Odpowiedz Komentuj obrazkiem
avatar JanuszTorun
+1 / 1

@Quant_ -- Skoro natężenie jest proporcjonalne do napięcia, to absolutnie napięcie jest ważne przy porażeniu prądem. Skoro natężenie jest proporcjonalne do napięcia (z prawa Ohma), to oczywiście, że natężenie zależy od napięcia.
Żeby w obwodzie o napięciu 12V popłynął prąd 500A, to rezystancja, którą podałem wynika z prawa Ohma i jest to sumaryczna rezystancja w obwodzie, czyli suma rezystancji przewodnika, odbiornika i rezystancji wewnętrznej źródła napięcia. Rezystancja przewodnika owszem - zależy od jego przekroju, ale w przypadku ciała ludzkiego nie rozważamy jego przekroju, tylko ogólnie rezystancję mierzoną między punktami przyłożenia napięcia.
Rezystancja ciała ludzkiego może mieć znacznie mniejsze wartości, niż 50 mega-omów. Zależy to też od wilgotności w punkcie przyłożenia napięcia. Natomiast nawet przy dużej rezystancji jest absolutnie możliwe porażenie prądem z sieci o napięciu 230V. Dlatego, że dla porażenia prądem natężenie nie wynosi kilku amperów, lecz kilku mili-amperów.
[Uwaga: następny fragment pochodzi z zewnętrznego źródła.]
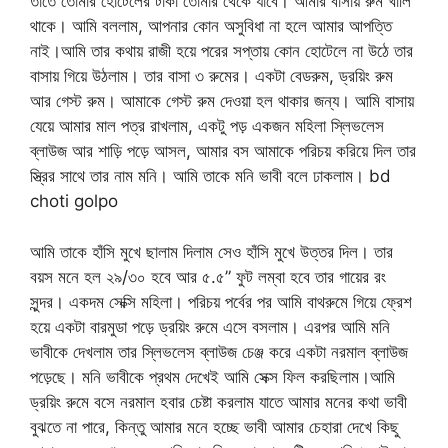
তাতে তোমার হোটেলের টাকা তোমার থেকে যাবে। আমার বাসায় রুম খালি
থাকে। আমি বললাম, আপনার কোন অসুবিধা না হলে আমার আপত্তি
নাই।আমি তার কথায় রাজী হয়ে পরের সপ্তায় কোন হোটেলে না উঠে তার
বাসায় গিয়ে উঠলাম। তার বাসা ৩ রুমের। একটা বেডরুম, ড্রয়িং রুম
আর গেস্ট রুম। আমাকে গেস্ট রুম দেওয়া হল থাকার জন্য। আমি বাসায়
যেয়ে আমার মাল পত্র রাখলাম, একটু পড় একজন মহিলা স্লিভলেস
ব্লাউজ আর শাড়ি পড়ে আসল, আমার বস আমাকে পরিচয় করিয়ে দিল তার
স্ত্রির সাথে তার নাম মনি। আমি তাকে মনি ভাবী বলে ঢাকলাম। bd
choti golpo
আমি তাকে হাঁসি মুখে ছালাম দিলাম সেও হাঁসি মুখে উত্তর দিল। তার
বয়স মনে হল ২৯/৩০ হবে আর ৫.৫” ফুট লম্বা হবে তার গায়ের রং
সুন্দর। একদম সেক্সি মহিলা। পরিচয় পর্বের পর আমি বাথরুমে গিয়ে ফ্রেশ
হয়ে একটা বারমুডা পড়ে ড্রয়িং রুমে এসে বসলাম। এরপর আমি মনি
ভাবীকে দেখলাম তার স্লিভলেস ব্লাউজ চেঞ্জ করে একটা নরমাল ব্লাউজ
পড়েছে। মনি ভাবীকে প্রথম দেখেই আমি সেক্স ফিল করছিলাম।আমি
ড্রয়িং রুমে বসে নরমাল হবার চেষ্টা করলাম যাতে আমার মনের কথা ভাবী
বুঝতে না পারে, কিন্তু আমার মনে হচ্ছে ভাবী আমার চেহারা দেখে কিছু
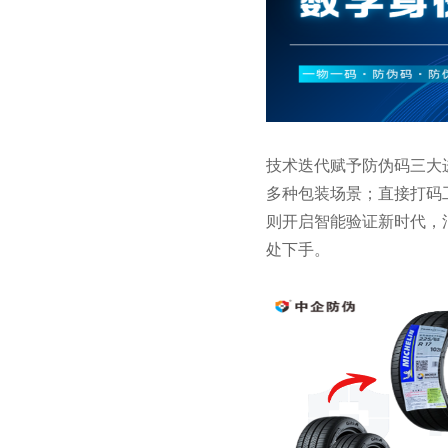
技术迭代赋予防伪码三大
多种包装场景；直接打码
则开启智能验证新时代，
处下手。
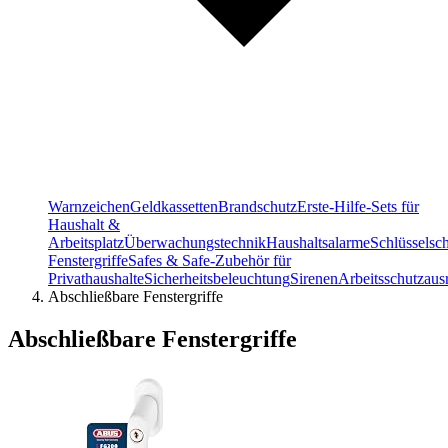
Warnzeichen
Geldkassetten
Brandschutz
Erste-Hilfe-Sets für
Haushalt &
Arbeitsplatz
Überwachungstechnik
Haushaltsalarme
Schlüsselsc
Fenstergriffe
Safes & Safe-Zubehör für
Privathaushalte
Sicherheitsbeleuchtung
Sirenen
Arbeitsschutzaus
Abschließbare Fenstergriffe
Abschließbare Fenstergriffe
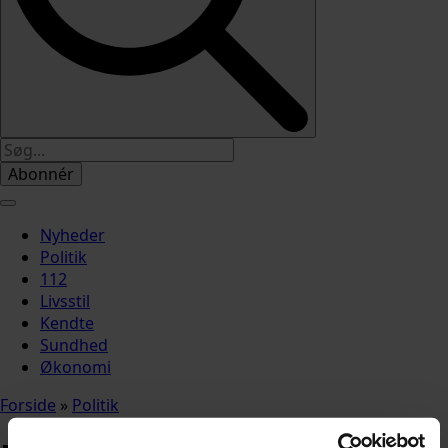
Abonnér
Nyheder
Politik
112
Livsstil
Kendte
Sundhed
Økonomi
Forside
»
Politik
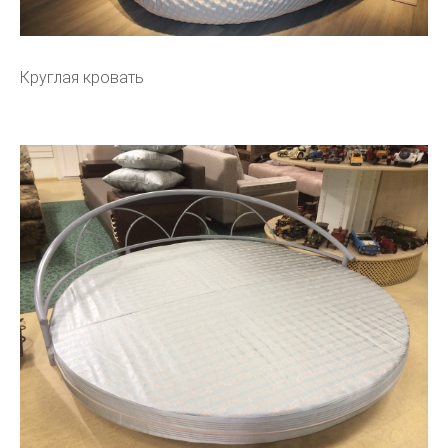
Круглая кровать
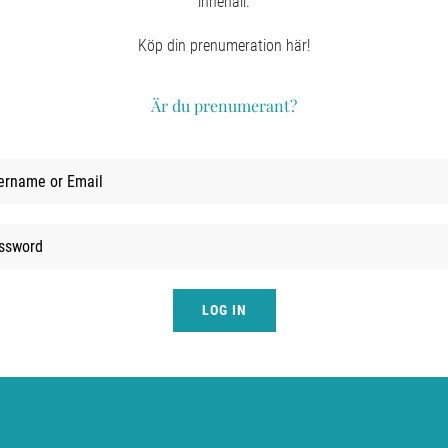
innehåll.
Köp din prenumeration här!
Är du prenumerant?
LOG IN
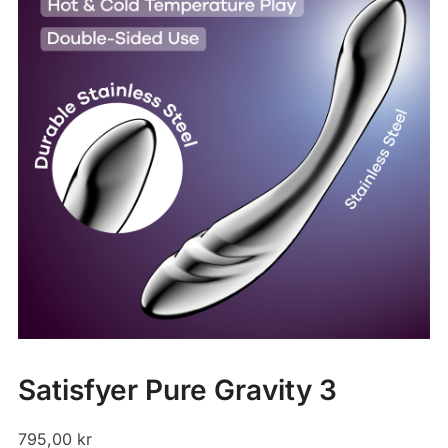
Satisfyer Pure Gravity 3
795,00
kr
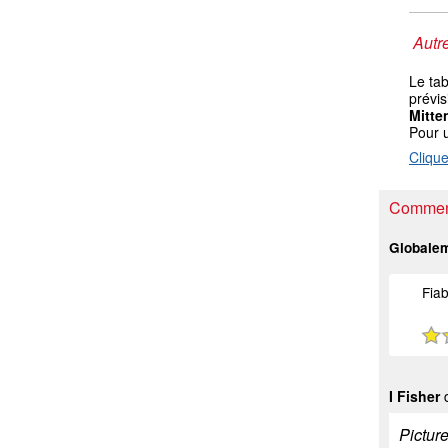
Autre
Le ta
prévis
Mitt
Pour 
Clique
Comment
Globale
Fiab
I Fisher
d
Pictur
Przyjmuje się, że jakieś odczuwalne skutki występują już przy natężeniu ok. 1mA.

Odpowiedz Komentuj obrazkiem
K Ktostamskadstam
+2 / 2

@JanuszTorun Skoro już tak rozważacie to wspomnijcie jeszcze o częstotliwości i zjawisku naskórkowości ;) To też istotny czynnik przy porażeniach.

Odpowiedz Komentuj obrazkiem
Q Quant_
0 / 0

@Ktostamskadstam - a żebyś wiedział! Częstotliwość jest całkiem istotna. Większość porażeń ludzi to porażenia prądem sieciowym czyli 50 Hz, ale gdyby podbić tę częstotliwość... Chybaby bolało :) Co do zjawiska naskórkowości, to w przypadku porażenia człowieka jest to efekt zaniedbywalnie mały. Naskórkowość jest wyraźna w przypadku przewodników w postaci metali, w których przepływ prądu indukuje pole elektryczne. Ludzkie ciało jest przewodnikiem o duuuużo większej rezystancji niż dowolny metal. W sumie można przyjąć, że ludzkie ciało jest dielektrykiem. W tej sytuacji różnica między gęstością prądu na naskórku a gęstością prądu wewnątrz ciała jest niewielka. Chociaż głowy nie dam, aż tak się nie orientuję.